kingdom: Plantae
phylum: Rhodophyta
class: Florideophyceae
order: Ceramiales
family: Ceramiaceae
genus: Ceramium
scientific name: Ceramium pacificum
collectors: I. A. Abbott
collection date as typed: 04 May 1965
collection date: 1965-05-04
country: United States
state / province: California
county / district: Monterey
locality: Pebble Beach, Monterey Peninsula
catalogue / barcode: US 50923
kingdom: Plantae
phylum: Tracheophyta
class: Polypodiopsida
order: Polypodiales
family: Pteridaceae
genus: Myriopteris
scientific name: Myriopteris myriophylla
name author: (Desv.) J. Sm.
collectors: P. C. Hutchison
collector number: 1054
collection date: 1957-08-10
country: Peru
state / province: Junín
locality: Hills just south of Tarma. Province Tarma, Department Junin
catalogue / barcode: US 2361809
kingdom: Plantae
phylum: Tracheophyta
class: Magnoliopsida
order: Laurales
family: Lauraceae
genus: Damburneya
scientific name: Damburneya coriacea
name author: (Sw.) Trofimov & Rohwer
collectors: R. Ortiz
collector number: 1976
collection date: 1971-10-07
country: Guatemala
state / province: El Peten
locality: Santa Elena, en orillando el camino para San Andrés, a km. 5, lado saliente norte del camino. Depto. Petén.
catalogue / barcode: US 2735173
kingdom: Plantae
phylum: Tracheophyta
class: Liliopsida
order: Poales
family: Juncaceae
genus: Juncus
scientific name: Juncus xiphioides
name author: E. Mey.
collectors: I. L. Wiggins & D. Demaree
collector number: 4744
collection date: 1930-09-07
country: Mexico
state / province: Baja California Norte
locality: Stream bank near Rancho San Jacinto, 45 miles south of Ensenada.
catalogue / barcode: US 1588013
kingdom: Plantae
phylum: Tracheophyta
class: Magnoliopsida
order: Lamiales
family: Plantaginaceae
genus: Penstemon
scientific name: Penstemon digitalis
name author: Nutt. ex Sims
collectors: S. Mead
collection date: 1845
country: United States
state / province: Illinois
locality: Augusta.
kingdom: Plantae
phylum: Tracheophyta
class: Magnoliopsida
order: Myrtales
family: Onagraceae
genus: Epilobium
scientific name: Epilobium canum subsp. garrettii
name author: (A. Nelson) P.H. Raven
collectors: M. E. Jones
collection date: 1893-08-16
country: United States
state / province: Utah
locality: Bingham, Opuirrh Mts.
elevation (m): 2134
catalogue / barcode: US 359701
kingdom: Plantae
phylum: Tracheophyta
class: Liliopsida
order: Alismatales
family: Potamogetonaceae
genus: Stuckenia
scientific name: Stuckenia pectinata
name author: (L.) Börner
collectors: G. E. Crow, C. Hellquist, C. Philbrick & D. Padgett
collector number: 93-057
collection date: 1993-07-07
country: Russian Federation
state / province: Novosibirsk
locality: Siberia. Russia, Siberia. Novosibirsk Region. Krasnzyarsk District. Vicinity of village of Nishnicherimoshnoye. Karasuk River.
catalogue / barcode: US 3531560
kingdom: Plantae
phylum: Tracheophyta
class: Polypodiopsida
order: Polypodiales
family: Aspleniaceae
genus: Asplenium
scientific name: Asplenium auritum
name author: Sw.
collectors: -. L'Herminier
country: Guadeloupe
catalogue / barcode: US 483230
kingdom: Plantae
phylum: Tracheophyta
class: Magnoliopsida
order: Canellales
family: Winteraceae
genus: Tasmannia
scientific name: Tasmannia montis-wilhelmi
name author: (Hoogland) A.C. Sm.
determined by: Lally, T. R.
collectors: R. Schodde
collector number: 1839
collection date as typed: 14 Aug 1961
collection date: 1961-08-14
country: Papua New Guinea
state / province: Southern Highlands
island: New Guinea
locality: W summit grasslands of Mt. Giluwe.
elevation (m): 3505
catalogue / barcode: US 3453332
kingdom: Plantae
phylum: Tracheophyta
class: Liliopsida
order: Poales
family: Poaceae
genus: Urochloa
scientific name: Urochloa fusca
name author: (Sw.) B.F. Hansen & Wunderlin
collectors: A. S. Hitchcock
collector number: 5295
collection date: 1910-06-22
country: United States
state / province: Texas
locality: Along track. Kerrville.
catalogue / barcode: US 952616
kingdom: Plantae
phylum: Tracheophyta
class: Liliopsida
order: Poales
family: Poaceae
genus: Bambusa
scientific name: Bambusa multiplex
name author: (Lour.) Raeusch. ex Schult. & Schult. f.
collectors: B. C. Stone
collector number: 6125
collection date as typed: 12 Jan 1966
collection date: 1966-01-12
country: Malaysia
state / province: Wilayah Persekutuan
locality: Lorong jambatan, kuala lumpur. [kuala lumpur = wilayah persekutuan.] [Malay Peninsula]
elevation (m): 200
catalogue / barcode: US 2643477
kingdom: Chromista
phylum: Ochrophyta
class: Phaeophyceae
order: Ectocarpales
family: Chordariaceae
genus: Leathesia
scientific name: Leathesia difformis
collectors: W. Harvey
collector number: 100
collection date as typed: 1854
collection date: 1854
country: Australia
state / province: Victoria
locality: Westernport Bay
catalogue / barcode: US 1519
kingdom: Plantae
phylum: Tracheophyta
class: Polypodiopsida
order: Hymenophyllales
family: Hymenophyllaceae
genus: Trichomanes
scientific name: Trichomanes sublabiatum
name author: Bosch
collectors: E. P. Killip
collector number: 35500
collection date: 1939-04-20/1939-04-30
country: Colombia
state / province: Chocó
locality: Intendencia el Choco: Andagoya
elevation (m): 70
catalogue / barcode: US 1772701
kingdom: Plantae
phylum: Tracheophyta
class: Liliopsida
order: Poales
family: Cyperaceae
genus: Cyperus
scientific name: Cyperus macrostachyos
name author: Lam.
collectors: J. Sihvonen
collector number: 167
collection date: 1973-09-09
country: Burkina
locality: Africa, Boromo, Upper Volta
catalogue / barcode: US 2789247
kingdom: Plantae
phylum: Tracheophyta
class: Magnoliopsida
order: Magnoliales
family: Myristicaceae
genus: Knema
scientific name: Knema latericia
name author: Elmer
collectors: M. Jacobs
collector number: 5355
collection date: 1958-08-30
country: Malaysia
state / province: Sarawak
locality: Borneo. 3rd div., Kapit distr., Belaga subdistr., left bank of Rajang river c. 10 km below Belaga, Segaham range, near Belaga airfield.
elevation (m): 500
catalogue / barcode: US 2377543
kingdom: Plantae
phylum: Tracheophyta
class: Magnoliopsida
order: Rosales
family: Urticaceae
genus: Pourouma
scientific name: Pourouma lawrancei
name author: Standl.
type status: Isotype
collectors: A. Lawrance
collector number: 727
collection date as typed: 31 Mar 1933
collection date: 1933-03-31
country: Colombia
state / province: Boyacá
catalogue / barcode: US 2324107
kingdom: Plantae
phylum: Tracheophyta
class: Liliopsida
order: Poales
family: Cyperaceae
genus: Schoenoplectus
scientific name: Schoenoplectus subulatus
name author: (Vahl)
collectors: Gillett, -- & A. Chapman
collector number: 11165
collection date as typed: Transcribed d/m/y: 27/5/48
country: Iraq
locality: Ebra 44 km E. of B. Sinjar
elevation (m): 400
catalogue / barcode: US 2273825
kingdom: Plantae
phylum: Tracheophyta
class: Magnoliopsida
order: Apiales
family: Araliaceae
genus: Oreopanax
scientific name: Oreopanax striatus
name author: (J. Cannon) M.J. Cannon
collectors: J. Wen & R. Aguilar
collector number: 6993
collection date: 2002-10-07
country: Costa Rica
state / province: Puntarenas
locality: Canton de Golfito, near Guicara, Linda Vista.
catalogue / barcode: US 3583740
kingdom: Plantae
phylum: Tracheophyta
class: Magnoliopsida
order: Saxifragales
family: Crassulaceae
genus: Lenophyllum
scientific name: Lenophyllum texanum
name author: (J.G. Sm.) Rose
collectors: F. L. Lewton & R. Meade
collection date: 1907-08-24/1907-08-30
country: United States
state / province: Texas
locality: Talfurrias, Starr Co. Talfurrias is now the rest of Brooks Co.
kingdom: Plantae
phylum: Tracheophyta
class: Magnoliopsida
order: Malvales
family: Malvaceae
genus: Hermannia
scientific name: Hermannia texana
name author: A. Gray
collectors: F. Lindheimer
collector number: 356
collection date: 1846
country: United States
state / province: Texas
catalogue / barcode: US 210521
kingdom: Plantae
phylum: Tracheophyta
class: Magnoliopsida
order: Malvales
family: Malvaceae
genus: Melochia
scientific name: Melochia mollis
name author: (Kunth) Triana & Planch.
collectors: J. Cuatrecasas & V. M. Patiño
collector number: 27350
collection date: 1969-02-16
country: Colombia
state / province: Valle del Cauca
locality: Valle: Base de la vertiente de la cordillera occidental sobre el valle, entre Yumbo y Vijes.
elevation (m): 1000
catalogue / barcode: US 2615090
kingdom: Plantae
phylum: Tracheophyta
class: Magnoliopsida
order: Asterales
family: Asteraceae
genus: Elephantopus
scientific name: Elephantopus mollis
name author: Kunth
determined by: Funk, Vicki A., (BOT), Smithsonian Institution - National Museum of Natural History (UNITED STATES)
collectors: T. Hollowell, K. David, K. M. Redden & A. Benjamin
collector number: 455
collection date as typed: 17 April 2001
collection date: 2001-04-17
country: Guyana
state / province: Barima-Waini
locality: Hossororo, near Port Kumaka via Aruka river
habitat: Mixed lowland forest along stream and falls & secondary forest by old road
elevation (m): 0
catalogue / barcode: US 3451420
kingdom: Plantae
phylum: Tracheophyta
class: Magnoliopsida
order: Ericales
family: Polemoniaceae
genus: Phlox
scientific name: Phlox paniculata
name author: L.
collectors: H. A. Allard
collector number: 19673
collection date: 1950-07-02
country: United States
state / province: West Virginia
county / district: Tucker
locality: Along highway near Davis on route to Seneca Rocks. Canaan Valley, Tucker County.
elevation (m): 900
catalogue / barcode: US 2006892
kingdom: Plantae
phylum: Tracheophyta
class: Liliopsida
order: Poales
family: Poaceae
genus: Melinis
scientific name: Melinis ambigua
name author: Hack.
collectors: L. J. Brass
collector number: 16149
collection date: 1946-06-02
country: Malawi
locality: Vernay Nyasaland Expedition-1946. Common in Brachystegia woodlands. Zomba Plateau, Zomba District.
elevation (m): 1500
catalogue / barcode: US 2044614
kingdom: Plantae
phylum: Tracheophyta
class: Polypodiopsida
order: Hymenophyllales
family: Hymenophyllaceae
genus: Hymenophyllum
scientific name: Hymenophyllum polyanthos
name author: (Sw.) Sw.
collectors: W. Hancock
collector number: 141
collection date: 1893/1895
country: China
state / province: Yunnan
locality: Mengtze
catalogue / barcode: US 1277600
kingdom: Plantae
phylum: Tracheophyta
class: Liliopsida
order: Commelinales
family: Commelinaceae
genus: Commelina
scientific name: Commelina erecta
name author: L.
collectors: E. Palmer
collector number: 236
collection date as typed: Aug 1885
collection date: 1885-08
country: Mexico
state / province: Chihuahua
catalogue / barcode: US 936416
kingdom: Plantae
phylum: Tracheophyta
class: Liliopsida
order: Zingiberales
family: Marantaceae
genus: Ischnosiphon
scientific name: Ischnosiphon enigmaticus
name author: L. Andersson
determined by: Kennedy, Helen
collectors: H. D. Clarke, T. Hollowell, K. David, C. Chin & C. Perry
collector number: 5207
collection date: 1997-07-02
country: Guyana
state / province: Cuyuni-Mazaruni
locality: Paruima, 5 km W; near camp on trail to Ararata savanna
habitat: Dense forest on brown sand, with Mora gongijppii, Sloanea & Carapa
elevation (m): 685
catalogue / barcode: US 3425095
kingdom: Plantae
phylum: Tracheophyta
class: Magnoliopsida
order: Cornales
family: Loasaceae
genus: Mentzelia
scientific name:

— GOAL —
Repeat the records verbatim from the line containing "order: Ceramiales" through the line containing "genus: Myriopteris", both of those lines included.

— EXERCISE OUTPUT —
order: Ceramiales
family: Ceramiaceae
genus: Ceramium
scientific name: Ceramium pacificum
collectors: I. A. Abbott
collection date as typed: 04 May 1965
collection date: 1965-05-04
country: United States
state / province: California
county / district: Monterey
locality: Pebble Beach, Monterey Peninsula
catalogue / barcode: US 50923
kingdom: Plantae
phylum: Tracheophyta
class: Polypodiopsida
order: Polypodiales
family: Pteridaceae
genus: Myriopteris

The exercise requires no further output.